Já falei com minha esposa: “Quem eu queria que estivesse aqui, agora, vendo tudo isso era minha avó”. Ver esse sucesso todo, a vida que posso dar para minha família... Queria que ela curtisse um pouquinho disso, até pelo que passamos juntos. Minha esposa disse que onde quer que esteja ela está vendo tudo, mas eu a queria aqui. Ela foi minha mãe praticamente. Me educou, me criou... Meus Deus, vó Teresa era tudo! Ela teve derrame, parou o lado esquerdo, não conseguiu se recuperar e eu que cuidei dela. Tinha que trocar fralda, dar atenção. Eu estudava de manhã e voltava correndo para ajudá-la. Já ia para escola preocupado com isso. Lembro que quando minha avó faleceu eu estava sonhando justamente com ela. Acordei e só escutei meus tios com cuidado falando: “A mãe faleceu”. Levantei, fui para sala e todo mundo ficou espantado. Eu desabei. Tinha perdido o chão. Mesmo ela de cama, éramos muito próximos. Tudo que ela pedisse, eu fazia. Às vezes, ela só chamava para brincar, para me ver por perto. Minha infância toda, ela cuidou de mim. Então, eu tinha que fazer aquilo por ela, retribuir, mostrar meu amor.
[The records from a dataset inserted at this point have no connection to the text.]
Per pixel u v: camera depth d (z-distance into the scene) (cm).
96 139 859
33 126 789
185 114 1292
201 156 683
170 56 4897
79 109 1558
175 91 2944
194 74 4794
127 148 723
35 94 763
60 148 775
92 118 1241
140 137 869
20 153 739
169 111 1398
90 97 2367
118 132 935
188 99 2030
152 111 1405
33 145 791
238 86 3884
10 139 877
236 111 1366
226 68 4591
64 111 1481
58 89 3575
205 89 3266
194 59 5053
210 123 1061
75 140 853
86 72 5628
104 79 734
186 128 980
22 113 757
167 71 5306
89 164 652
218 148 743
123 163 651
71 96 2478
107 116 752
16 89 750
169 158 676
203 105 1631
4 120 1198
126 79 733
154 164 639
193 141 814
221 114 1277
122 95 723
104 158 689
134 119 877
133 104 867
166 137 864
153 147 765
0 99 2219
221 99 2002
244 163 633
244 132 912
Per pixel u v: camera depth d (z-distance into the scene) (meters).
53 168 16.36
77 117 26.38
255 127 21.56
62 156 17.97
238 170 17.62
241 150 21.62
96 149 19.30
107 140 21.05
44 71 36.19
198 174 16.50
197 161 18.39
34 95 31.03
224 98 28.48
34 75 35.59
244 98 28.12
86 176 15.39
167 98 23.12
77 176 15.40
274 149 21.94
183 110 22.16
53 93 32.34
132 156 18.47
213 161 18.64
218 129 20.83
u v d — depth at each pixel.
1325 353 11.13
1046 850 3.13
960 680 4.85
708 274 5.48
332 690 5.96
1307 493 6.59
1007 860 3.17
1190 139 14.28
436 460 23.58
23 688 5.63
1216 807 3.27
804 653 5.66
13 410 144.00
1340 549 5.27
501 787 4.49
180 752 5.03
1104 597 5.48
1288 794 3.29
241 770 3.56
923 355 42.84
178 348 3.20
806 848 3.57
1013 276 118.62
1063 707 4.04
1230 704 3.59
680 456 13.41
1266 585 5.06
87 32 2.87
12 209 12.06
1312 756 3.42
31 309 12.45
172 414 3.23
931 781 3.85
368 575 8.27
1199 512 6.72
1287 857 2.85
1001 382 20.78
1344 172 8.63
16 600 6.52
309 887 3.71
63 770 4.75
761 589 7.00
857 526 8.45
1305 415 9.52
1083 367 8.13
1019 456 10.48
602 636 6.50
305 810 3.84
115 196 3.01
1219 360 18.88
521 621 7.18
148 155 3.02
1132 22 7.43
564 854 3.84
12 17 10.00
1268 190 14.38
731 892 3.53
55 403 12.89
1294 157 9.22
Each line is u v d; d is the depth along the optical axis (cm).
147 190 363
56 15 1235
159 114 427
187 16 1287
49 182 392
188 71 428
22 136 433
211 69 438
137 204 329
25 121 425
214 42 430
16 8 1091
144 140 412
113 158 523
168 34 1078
Tanta dedicação que você mostra em campo vem desse exemplo de luta que ela te deu?
Com certeza. Quando você nasce em um bairro mais pobre, tem vários caminhos para seguir. Os mais fáceis são das drogas, prostituição... Eu tinha essas opções, mas não foi assim que fui criado. Tive uma educação, mesmo sendo de família humilde. Aprendi que se quero uma coisa, tenho que trabalhar para conseguir. Se não tiver dinheiro, jamais vou roubar para ter. Foi assim que ela me ensinou. Se tem, tem. Se não tem, não tem. E assim vou levando. É a lição que vou passar para meu filho. Ter simplicidade e humildade é o caminho. Sempre vou lembrar minhas origens.
Voltando a falar da Champions, já apontam o Bayern como favorito por jogar em casa, mas vocês já provaram que duvidar do Chelsea não é muito prudente, né?
Pois é, mas é até bom não apostarem muito na gente. Se for para vencer assim, podem falar o que quiserem. É questão de respeito. Isso deixa o jogador mais mordido. Vamos respeitar o Bayern e esperamos o mesmo. Eliminamos grandes adversários e estamos na final por merecimento. Vamos com cuidado e pé no chão.